Tareas por realizar
- 1) Indique si cada una de las siguientes afirmaciones concuerda con el texto sobre los místicos, respondiendo sí o no y citando literalmente las palabras decisivas: (a) la juventud se ha planteado en serio el problema de la vida; (b) todas las soluciones que se ofrecen resultan satisfactorias; (c) se invita a entablar un diálogo con San Juan de la Cruz.
- 2) De acuerdo con el texto sobre los místicos, ¿qué es Dios en relación con la angustia?

Extracto de página
Nuestros jóvenes de hoy tienen algo que interrogar a los místicos. Porque la juventud se ha planteado en serio el problema de la vida. Un problema complejo, que arrastra consigo toda la problemática actual, tan múltiple, tan acuciante, tan difícil. Como nunca, quizá, las soluciones y las respuestas se ofrecen a granel. Pero, como se podía esperar, no todas satisfacen.

Hay una respuesta, sin embargo, que impresiona a todos: la de los místicos. Hoy más que nunca. Hablo de los místicos mayores, de esos espíritus magníficos que, como pocos, tuvieron el ejercicio de la discreción y de la sindéresis, tuvieron la visión exacta y completa del universo, tuvieron una sonrisa de sinceridad viva y caliente en su expresión y en sus comunicaciones. Su testimonio merece una atención y un respeto que hoy ya no se les regatea por nadie.

¿Qué han venido a decirnos los místicos? Nos traen un mensaje de otro mundo mejor, pero un mundo que ellos acercan a nosotros, que ellos testifican como real, como implicado en el nuestro. Al problema de Dios, problema clave de los problemas que nos inquietan, problema que se esconde en la hondura de las agitaciones todas del espíritu humano, a ese problema ellos han aportado una palabra de luz.

Y una palabra de luz es algo excesivamente interesante para el hombre moderno, que ha hecho ya culto filosófico de su propia angustia. La angustia es triste cuando hay que cerrar los ojos ante su tiranía. La angustia es una amiga del alma cuando se la puede superar con gesto dulce y decidido a la vez.

Dios sería, Dios es la solución y la liberación de la angustia. Y el místico habla precisamente de Dios, del Dios vivo, del Dios trascendente, del Dios personal, con el cual él ha conversado cara a cara en mitad de la noche. Su palabra de luz se hace para el hombre camino. Camino arduo y difícil que avanza entre sombras oscuras. Pero el místico está allí al lado para ofrecer su brazo caliente, para decirnos el secreto que él descubrió ya antes en un esfuerzo generoso de amor. La realidad de su vida en Dios vibra en él abrasante, y su irradiación llega a nosotros como un abrazo suave de paz, como un hálito vivificante de pureza.

Por eso la filosofía actual se ha acercado deseosa a los místicos. Les ha preguntado, con acierto o sin él. Ha escuchado reverente su contestación rica y audaciosa, que ha entendido más o menos juiciosamente. Los ha amado en todo caso y con razón. Su sinceridad, su fuego, su lirismo, su verdad, hacen bien. La juventud sincera, ardorosa, brava y florecida de ilusiones a un tiempo, la que quiere resolver afirmativamente los problemas vitales del espíritu, hará obra excelente si se aproxima a esos genios religiosos, superdotados, acogedores y simpáticos que son los místicos.

Por ello, yo os invito, mis queridos amigos, a que de cuando en cuando entabléis un diálogo, por ejemplo, con San Juan de la Cruz.

Extractos de datos

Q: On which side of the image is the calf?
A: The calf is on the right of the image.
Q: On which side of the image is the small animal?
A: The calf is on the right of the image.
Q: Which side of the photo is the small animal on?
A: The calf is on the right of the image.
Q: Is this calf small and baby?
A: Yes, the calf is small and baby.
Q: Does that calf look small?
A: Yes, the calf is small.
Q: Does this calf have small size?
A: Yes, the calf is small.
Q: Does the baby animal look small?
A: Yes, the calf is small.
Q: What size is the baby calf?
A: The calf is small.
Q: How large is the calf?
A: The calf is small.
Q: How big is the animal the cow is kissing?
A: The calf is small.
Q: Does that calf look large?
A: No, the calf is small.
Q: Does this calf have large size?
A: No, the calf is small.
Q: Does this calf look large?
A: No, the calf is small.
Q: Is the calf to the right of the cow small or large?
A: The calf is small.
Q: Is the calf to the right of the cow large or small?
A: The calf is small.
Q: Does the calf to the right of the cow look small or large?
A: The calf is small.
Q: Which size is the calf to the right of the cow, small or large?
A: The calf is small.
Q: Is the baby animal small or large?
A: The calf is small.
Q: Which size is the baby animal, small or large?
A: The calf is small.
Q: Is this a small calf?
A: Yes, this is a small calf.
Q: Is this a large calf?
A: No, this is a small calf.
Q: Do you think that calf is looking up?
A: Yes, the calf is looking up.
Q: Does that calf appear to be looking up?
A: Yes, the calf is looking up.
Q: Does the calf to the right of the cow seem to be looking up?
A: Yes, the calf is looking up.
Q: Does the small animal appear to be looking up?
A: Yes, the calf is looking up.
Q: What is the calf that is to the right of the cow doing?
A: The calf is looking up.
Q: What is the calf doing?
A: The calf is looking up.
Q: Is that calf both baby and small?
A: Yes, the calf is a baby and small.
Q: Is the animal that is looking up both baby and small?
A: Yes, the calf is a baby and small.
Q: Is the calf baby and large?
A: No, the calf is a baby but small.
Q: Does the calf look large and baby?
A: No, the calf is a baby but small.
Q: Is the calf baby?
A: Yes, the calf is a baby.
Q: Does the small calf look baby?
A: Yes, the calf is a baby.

Respuestas por tarea
- 1)
(a) Sí: «Porque la juventud se ha planteado en serio el problema de la vida».
(b) No: «Pero, como se podía esperar, no todas satisfacen».
(c) Sí: «yo os invito, mis queridos amigos, a que de cuando en cuando entabléis un diálogo, por ejemplo, con San Juan de la Cruz».

- 2) Dios es la solución y la liberación de la angustia.